TASK DATA:
------------------------------------------------

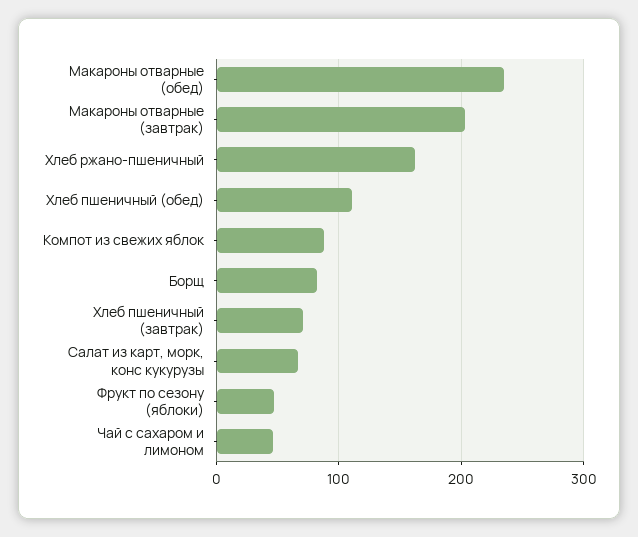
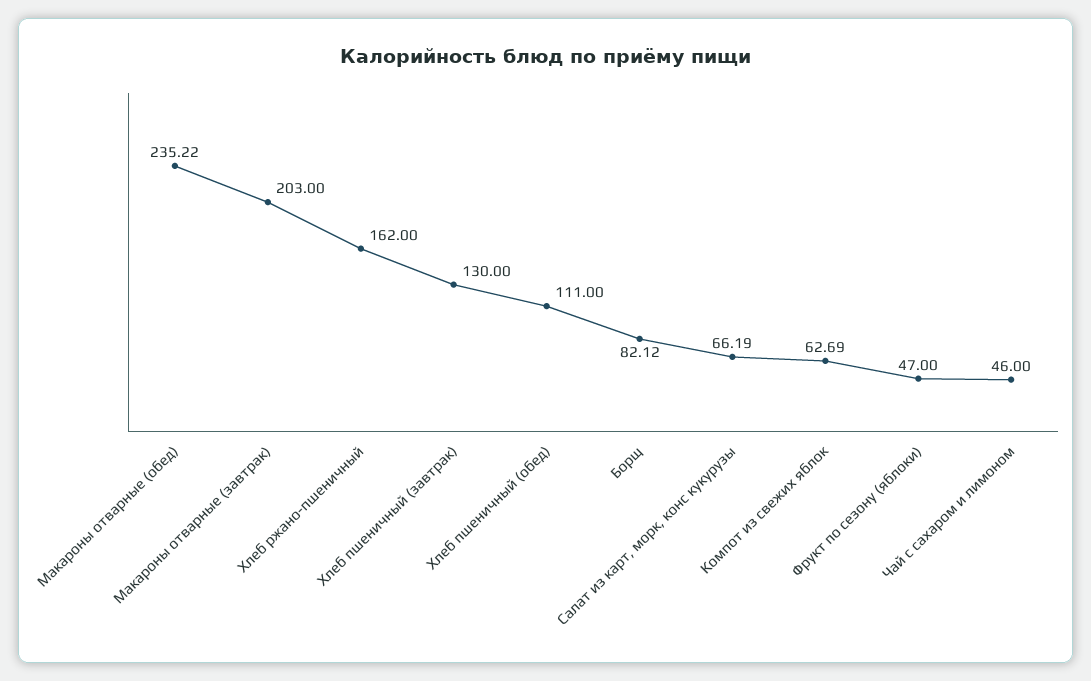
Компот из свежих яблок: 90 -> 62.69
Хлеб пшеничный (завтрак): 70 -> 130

------------------------------------------------

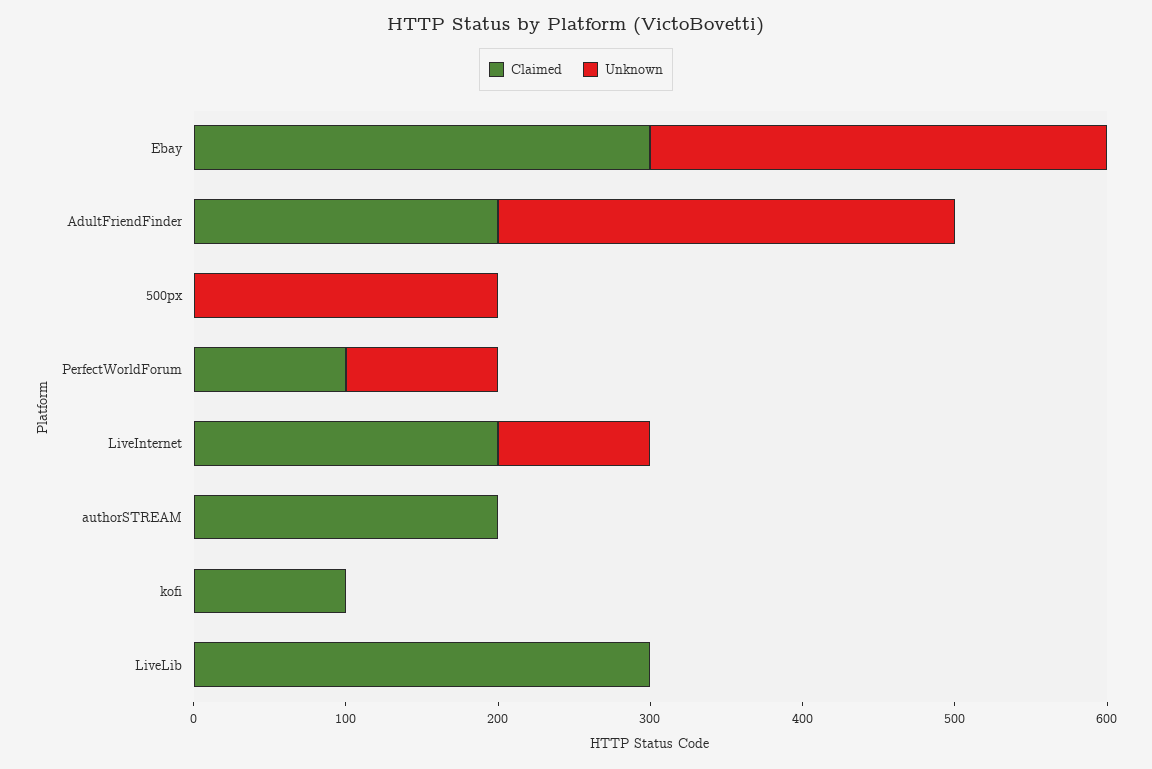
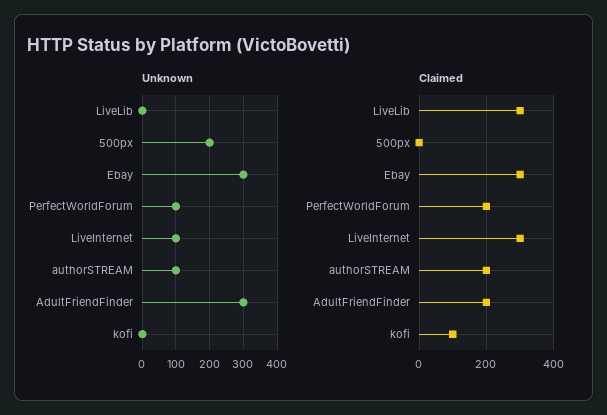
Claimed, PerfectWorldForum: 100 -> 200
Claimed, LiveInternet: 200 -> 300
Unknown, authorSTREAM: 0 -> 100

------------------------------------------------

TASK PROMPT: From the records above, pick out and copy each line holding the word "Claimed".

RESULT OF THE TASK:
Claimed, PerfectWorldForum: 100 -> 200
Claimed, LiveInternet: 200 -> 300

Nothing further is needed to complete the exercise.